SEVEN KINGDOMS - Decennium (2017)
Par T-RAY le 29 Août 2017          Consultée 941 fois

Il y a quelques mois, lors d’une discussion en ligne, Dark Schneider, Positron, Jeff Kanji, Pinpin et moi nous étonnions que presque aucun groupe de Metal (un tant soit peu connu) n’ait adopté un nom et un univers musical en référence à la saga de Fantasy "A Song Of Ice And Fire", traduite chez nous sous le titre "Le Trône de Fer". Et ce, même après le succès public mondial de "Game Of Thrones", l’adaptation TV de l'œuvre de George R.R. Martin. Alors qu’il y a tant de groupes dont le nom et l’inspiration proviennent de l’univers de J.R.R. Tolkien et de sa désormais mythique Terre du Milieu ! Merde, même nous, sur NIME, nous en inspirons indirectement ! Car derrière le détournement (habile, évidemment) du titre du sixième album studio de BLIND GUARDIAN, nous faisons référence à l'inénarrable "Middle Earth".

Vous me direz bien sûr qu’en près de 80 ans depuis la publication de "Bilbo le Hobbit" et quasiment 65 ans depuis celle du "Seigneur des Anneaux", il est logique qu’une cohorte de groupes de Metal, tous genres confondus, ait eu le temps de s'imprégner des créations du plus fameux auteur de Fantasy. Surtout ailleurs qu’en France, où ce genre littéraire a toujours été l’un des plus méprisés par l’establishment critique. Vous me direz aussi qu’en comparaison, l'œuvre de Martin est récente. À peine plus de 20 ans… And so what ? Aujourd'hui, tout est diffusé plus vite, lu plus vite, adapté plus vite, porté aux nues plus vite, dans notre monde ultra connecté. "Le Trône de Fer" est résolument une saga de notre temps, et l'énormité de son succès critique et commercial est en totale corrélation avec nos modes de consommation culturelle contemporains. Une légion de groupes de Metal aurait donc eu tout le temps de s’inspirer de la saga de George R.R. Martin.

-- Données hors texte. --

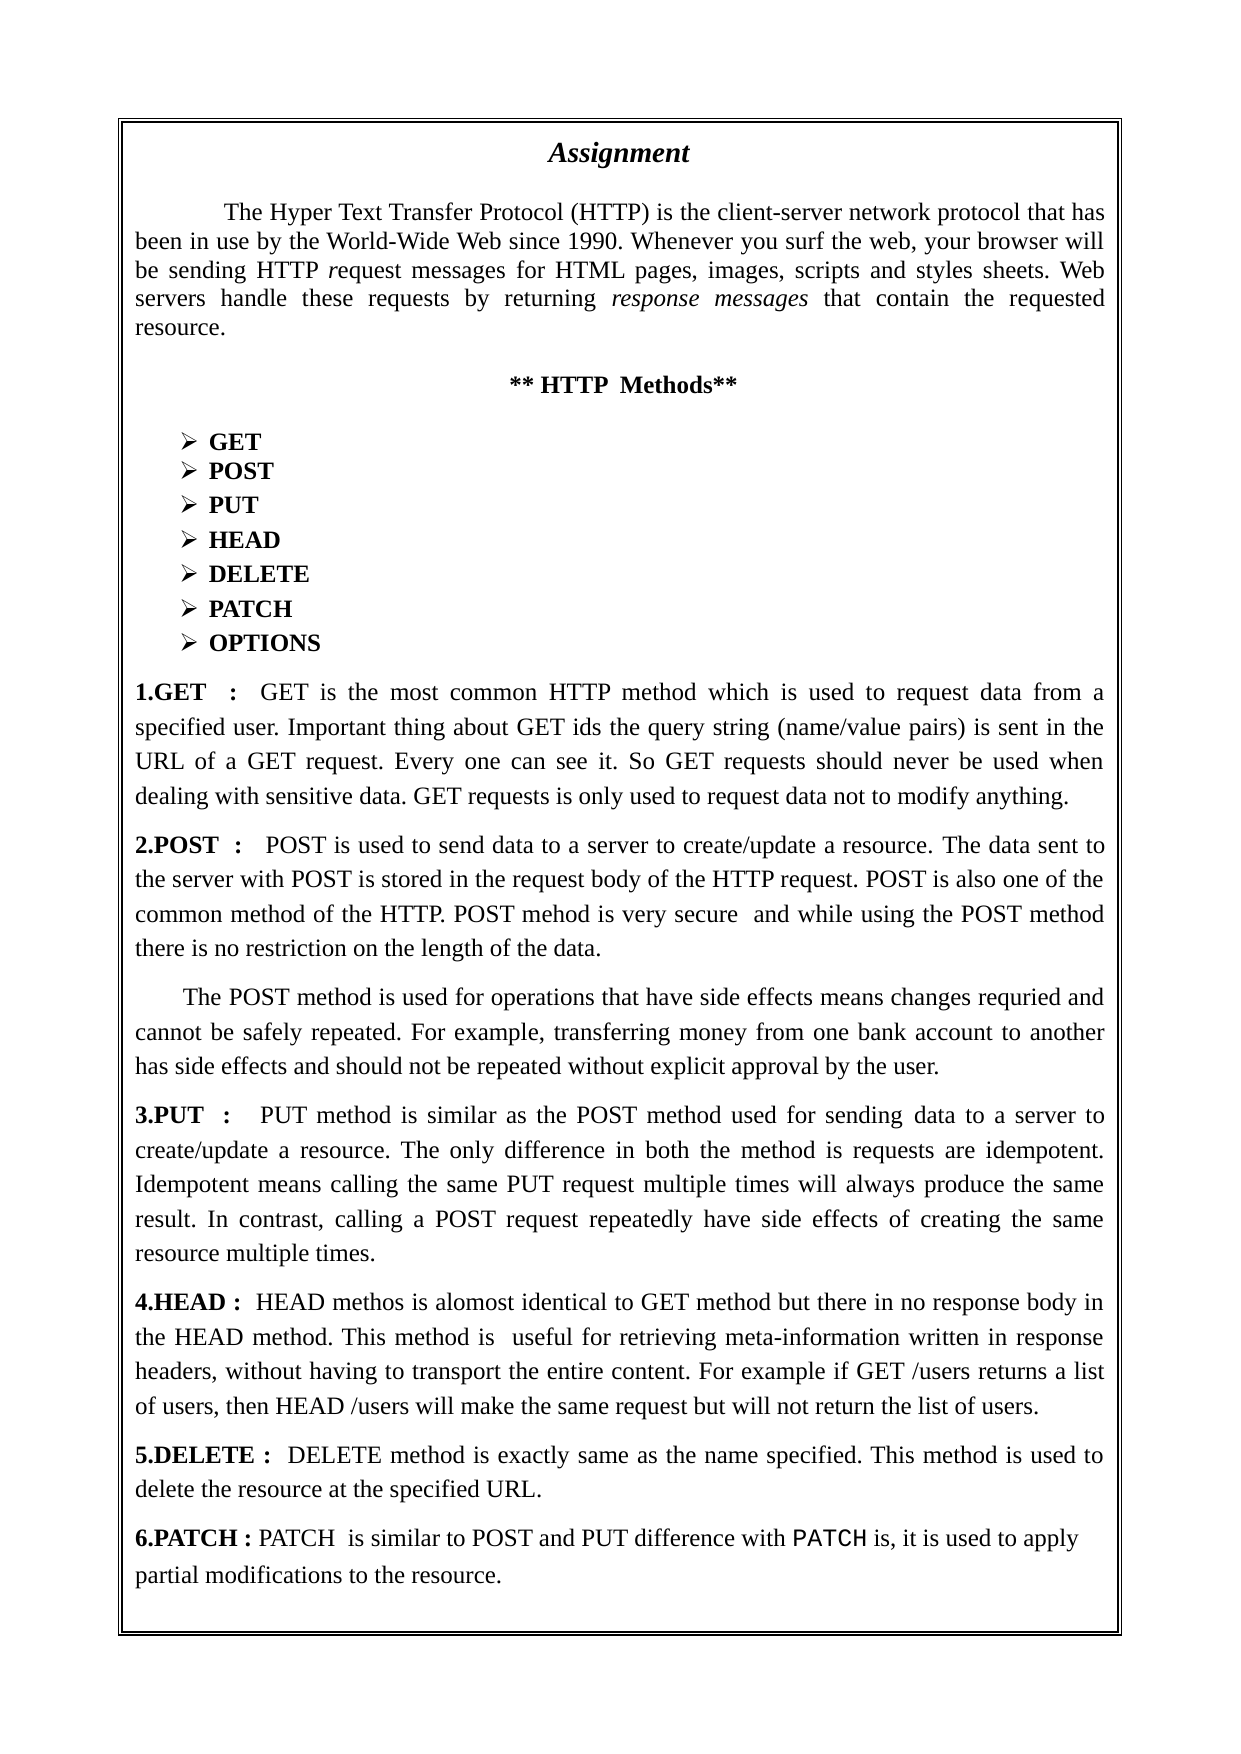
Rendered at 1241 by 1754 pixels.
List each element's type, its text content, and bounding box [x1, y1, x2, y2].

list HEAD [179, 525, 1105, 554]
text The POST method is used for operations that have side effects means changes requried and cannot be safely repeated. For example, transferring money from one bank account to another has side effects and should not be repeated without explicit approval by the user. [135, 982, 1105, 1080]
list PATCH [179, 594, 1105, 623]
list OPTIONS [179, 628, 1105, 657]
list POST [179, 456, 1105, 485]
list GET [179, 427, 1105, 456]
list PUT [179, 490, 1105, 519]
text 2.POST : POST is used to send data to a server to create/update a resource. The data sent to the server with POST is stored in the request body of the HTTP request. POST is also one of the common method of the HTTP. POST mehod is very secure and while using the POST method there is no restriction on the length of the data. [135, 830, 1105, 962]
text Assignment [135, 135, 1105, 168]
text 5.DELETE : DELETE method is exactly same as the name specified. This method is used to delete the resource at the specified URL. [135, 1440, 1105, 1503]
list DELETE [179, 559, 1105, 588]
text ** HTTP Methods** [135, 370, 1105, 398]
text 3.PUT : PUT method is similar as the POST method used for sending data to a server to create/update a resource. The only difference in both the method is requests are idempotent. Idempotent means calling the same PUT request multiple times will always produce the same result. In contrast, calling a POST request repeatedly have side effects of creating the same resource multiple times. [135, 1100, 1105, 1267]
text 4.HEAD : HEAD methos is alomost identical to GET method but there in no response body in the HEAD method. This method is useful for retrieving meta-information written in response headers, without having to transport the entire content. For example if GET /users returns a list of users, then HEAD /users will make the same request but will not return the list of users. [135, 1287, 1105, 1419]
text 6.PATCH : PATCH is similar to POST and PUT difference with PATCH is, it is used to apply partial modifications to the resource. [135, 1523, 1105, 1589]
text The Hyper Text Transfer Protocol (HTTP) is the client-server network protocol that has been in use by the World-Wide Web since 1990. Whenever you surf the web, your browser will be sending HTTP request messages for HTML pages, images, scripts and styles sheets. Web servers handle these requests by returning response messages that contain the requested resource. [135, 197, 1105, 341]
text 1.GET : GET is the most common HTTP method which is used to request data from a specified user. Important thing about GET ids the query string (name/value pairs) is sent in the URL of a GET request. Every one can see it. So GET requests should never be used when dealing with sensitive data. GET requests is only used to request data not to modify anything. [135, 677, 1105, 809]
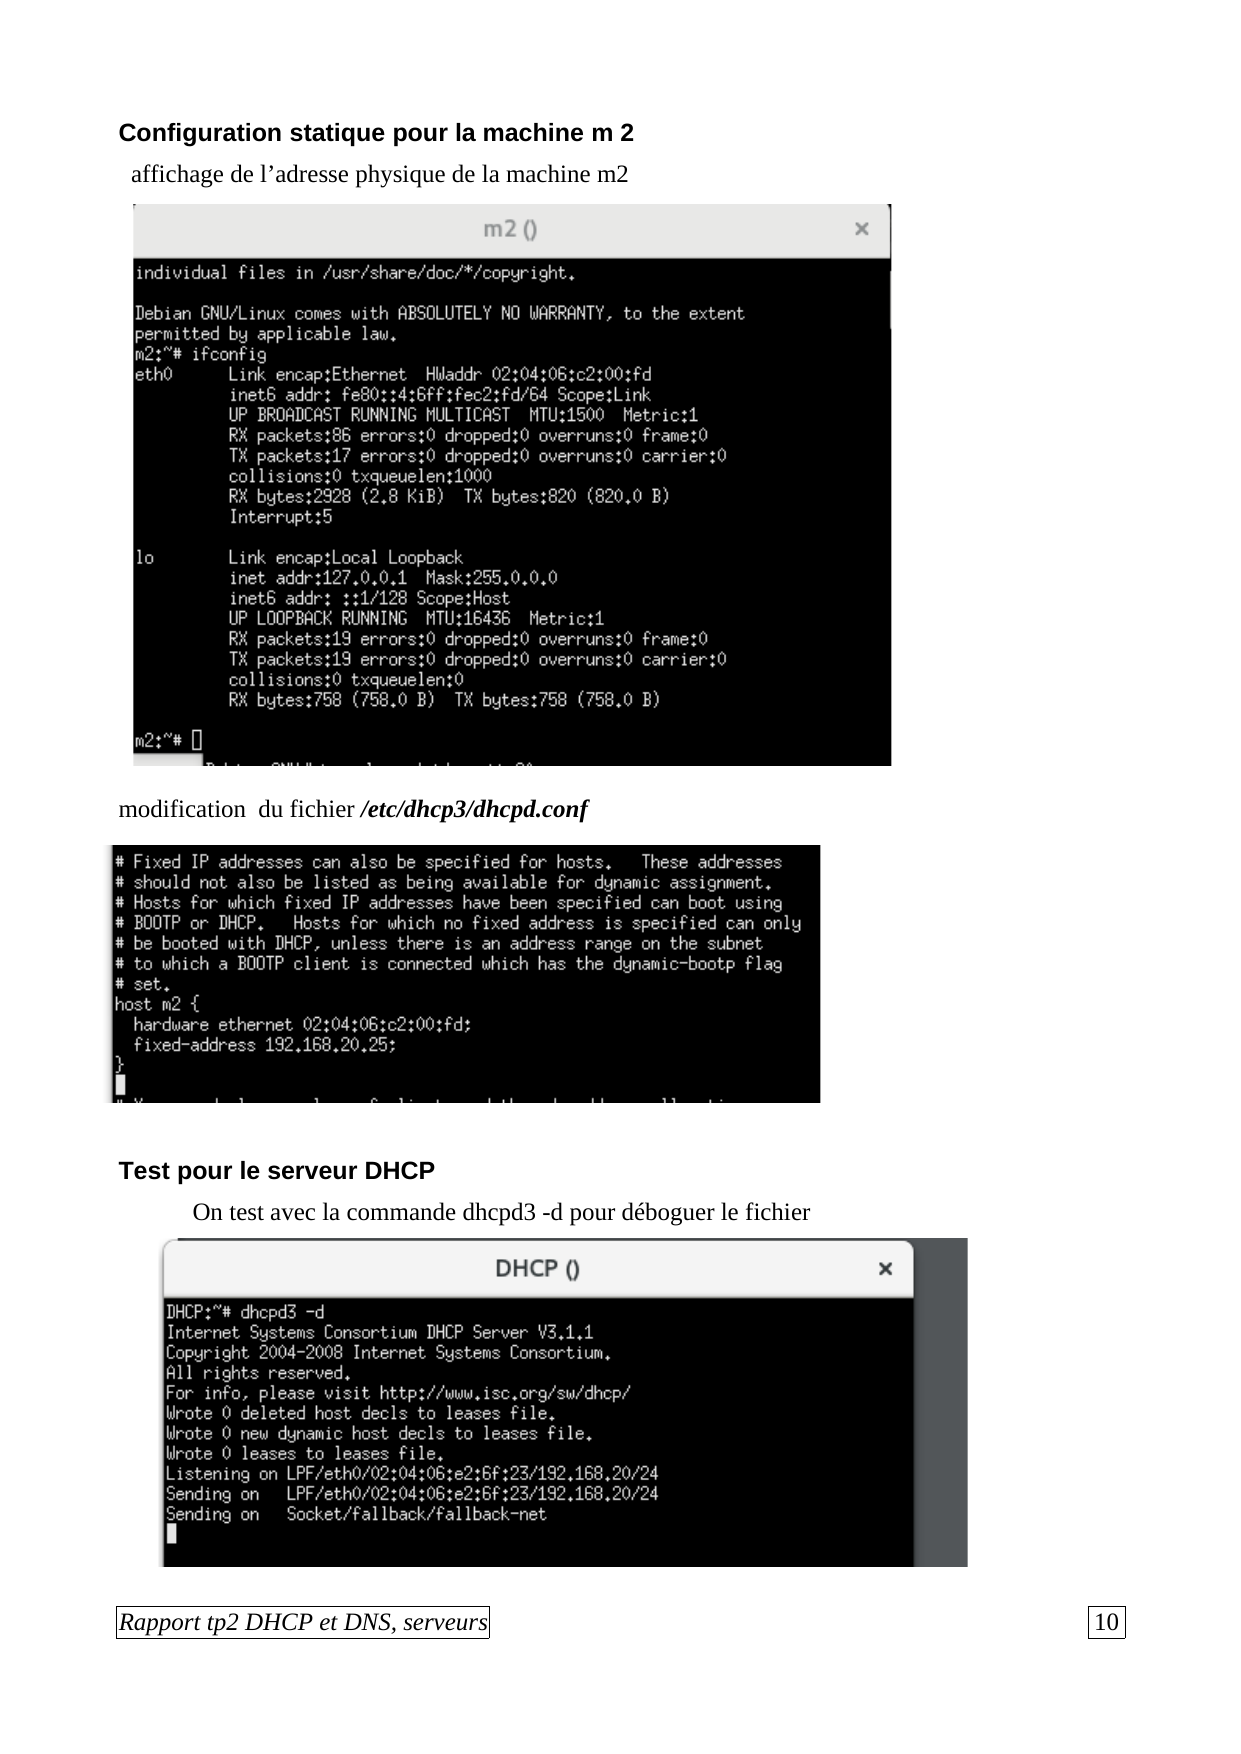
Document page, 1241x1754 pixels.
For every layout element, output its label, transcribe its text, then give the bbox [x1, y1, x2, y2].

picture [133, 204, 892, 766]
subtitle Test pour le serveur DHCP [118, 1156, 1192, 1184]
text modification du fichier /etc/dhcp3/dhcpd.conf [118, 794, 1192, 823]
picture [102, 845, 821, 1103]
text affichage de l’adresse physique de la machine m2 [131, 159, 1192, 188]
text On test avec la commande dhcpd3 -d pour déboguer le fichier [192, 1197, 1192, 1226]
picture [158, 1238, 968, 1567]
subtitle Configuration statique pour la machine m 2 [118, 118, 1192, 147]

S’ils ne sont pas légion, finalement, il en existe toutefois, et SEVEN KINGDOMS est l’un d'eux. Sans doute l’un des plus fameux, d’ailleurs, avec son nom directement inspiré des Sept Couronnes qui se partageaient jadis l’espace continental de Westeros, où se déroule l’intrigue principale de la saga littéraire. Sans surprise, c’est à du Power Metal que l’on a affaire avec SEVEN KINGDOMS, les formations de Power, de Spimélo et de Heavy étant souvent les premières à surfer sur la Fantasy. Bien sûr, comme la France attrape toujours le train de la Fantasy anglo-saxonne après tout le monde, il a fallu attendre que la série "Game Of Thrones" en soit à sa sixième saison pour que le groupe fondé en 2007 soit distribué correctement chez nous, par la grâce d’un tout nouveau deal avec le label Napalm Records, qui permet aux Floridiens de nous faire partager tout leur back-catalogue… Et surtout leur nouvel album ! Intitulé "Decennium" et doté d’une pochette plus Science-fiction que Fantasy, entre "Avatar" et "Star Wars", on ne peut pas dire que ce disque, contrairement aux trois précédents L.P. du combo, joue sur le fan service… Elles sont loin, les références au "Trône de Fer", ici, pour ne pas dire inexistantes.

La vérité, c’est que le quintette s’en affranchit progressivement à chaque album… Si Napalm Records comptait sur le bon gros argument promo "Game Of Thrones" pour vendre cet album, c’est un peu raté. On comprend d'ailleurs pourquoi les trois premiers opus du groupe, aux intitulés et aux artworks plus proches de l'œuvre de George R.R. Martin, ont été également distribués au passage ! Néanmoins, c’est encore sur les morceaux inspirés de la célèbre saga que le groupe fait mouche. Tant au niveau des paroles, fort bien écrites pour du Power héroïque, n’abusant pas de formules éculées du genre, que de la musique. C'est particulièrement vrai pour "Undying", où SEVEN KINGDOMS revisite avec justesse et sensibilité la visite de Daenerys Targaryen, Mère des Dragons, dans l’Hôtel des Non-mourants. Ce morceau alterne judicieusement des parties vraiment speed et d’autres au rythme toujours soutenu, mais moins rapide, sur lesquelles la voix de Sabrina Valentine fait merveille. La chanteuse, arrivée dans le groupe au moment d’enregistrer le deuxième album, éponyme, fait preuve d’une maîtrise impressionnante de son organe. Aujourd'hui, elle fait figure de pilier et pas seulement en termes de frontwomanitude, mais de présence vocale, tout simplement.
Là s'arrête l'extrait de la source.